As the U.S population grows and the number of eligible voters continues to climb with each election cycle, a disturbing trend of limiting voter access to the polls is taking place. With 2012 on the horizon, states are already gearing up to ensure that barriers are installed across the voting process, from restrictions on voter registration to strict requirements at the polls. It’s been called “the largest legislative effort to scale back voting rights in a century.”
Legislators justify the vast majority of this legislation by claiming they are merely attempting to prevent widespread voter fraud. The Brennan Center for Justice conducted the most extensive analysis of voter fraud allegations and concluded that proponents of voter ID laws could not find “a proven example of a single vote cast at the polls in someone else’s name that could be stopped by a pollsite photo ID rule.”
Combating “voter fraud” is a red herring.

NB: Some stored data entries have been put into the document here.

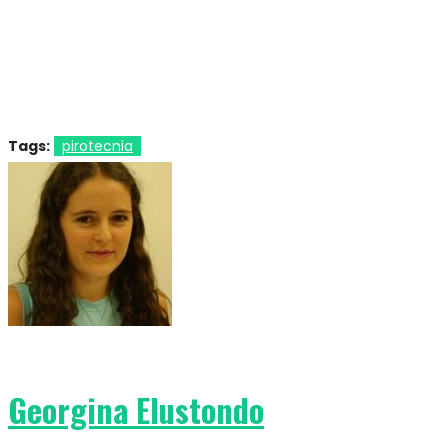
Tags:
pirotecnia
Georgina Elustondo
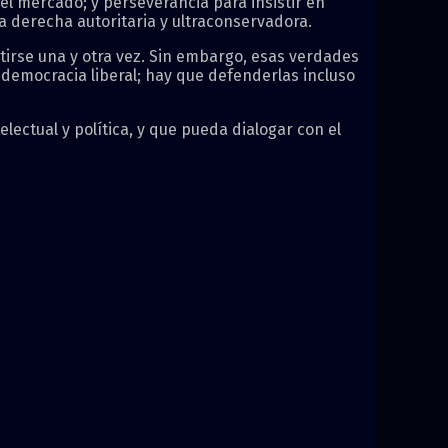
l mercado; y perseverancia para insistir en
la derecha autoritaria y ultraconservadora.
tirse una y otra vez. Sin embargo, esas verdades
emocracia liberal; hay que defenderlas incluso
lectual y política, y que pueda dialogar con el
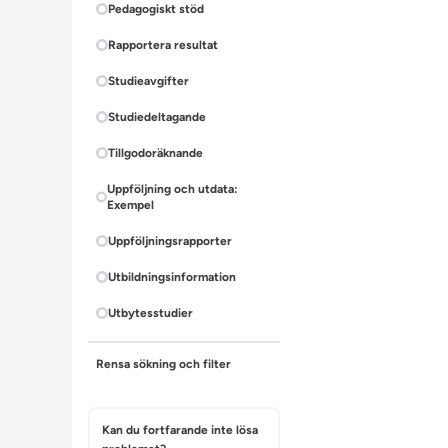
Pedagogiskt stöd
Rapportera resultat
Studieavgifter
Studiedeltagande
Tillgodoräknande
Uppföljning och utdata:
Exempel
Uppföljningsrapporter
Utbildningsinformation
Utbytesstudier
Rensa sökning och filter
Kan du fortfarande inte lösa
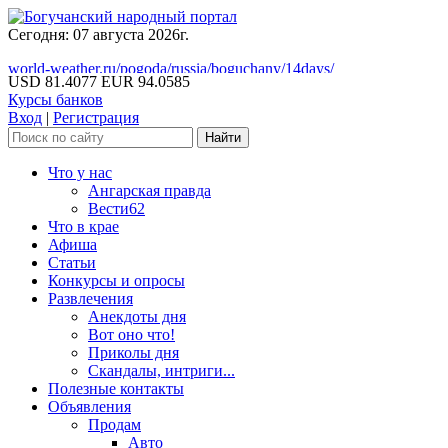
Сегодня: 07 августа 2026г.
world-weather.ru/pogoda/russia/boguchany/14days/
USD 81.4077
EUR 94.0585
Курсы банков
Вход
|
Регистрация
Что у нас
Ангарская правда
Вести62
Что в крае
Афиша
Статьи
Конкурсы и опросы
Развлечения
Анекдоты дня
Вот оно что!
Приколы дня
Скандалы, интриги...
Полезные контакты
Объявления
Продам
Авто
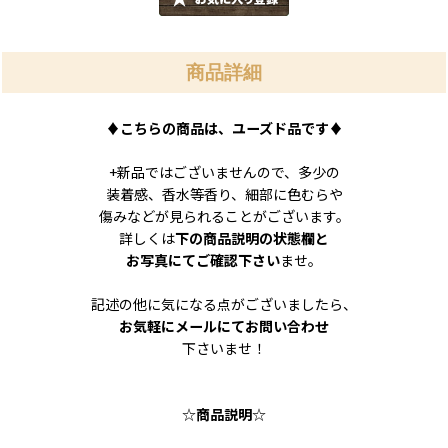
商品詳細
♦
こちらの商品は、ユーズド品です
♦
+新品ではございませんので、多少の
装着感、香水等香り、細部に色むらや
傷みなどが見られることがございます。
詳しくは
下の商品説明の状態欄と
お写真にてご確認下さい
ませ。
記述の他に気になる点がございましたら、
お気軽にメールにてお問い合わせ
下さいませ！
☆
商品説明
☆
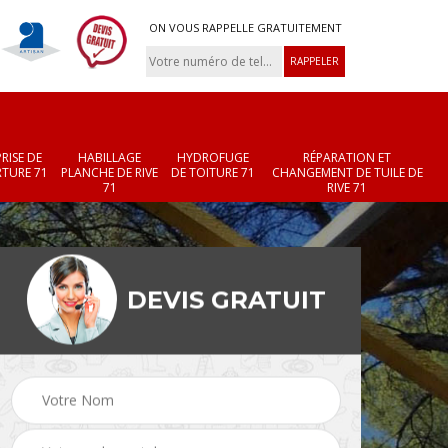
ON VOUS RAPPELLE GRATUITEMENT
RISE DE
HABILLAGE
HYDROFUGE
RÉPARATION ET
TURE 71
PLANCHE DE RIVE
DE TOITURE 71
CHANGEMENT DE TUILE DE
71
RIVE 71
DEVIS GRATUIT
Réparation et
Changement de velux
r 71
changement de faîtièr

It doesn’t take more than a passing glance at the 2008 results map to understand why Republicans have been working so diligently to decrease the vote, especially in states where President Obama won by a slim margin.
For the most part, the recent changes represent a dismal outlook for voting rights advocates. Republican successes at the state level have empowered the GOP with the ability to craft and adopt even the most restrictive election laws. While voting rights groups and others are taking many of these fights to the courts, there’s no denying that enforcing these unduly restrictive laws is a cornerstone of the Republican 2012 strategy.
That said, while most of these changes have been pushed by largely Republican legislatures, they have not been able to be passed in some areas without the “help” of Democratic representatives.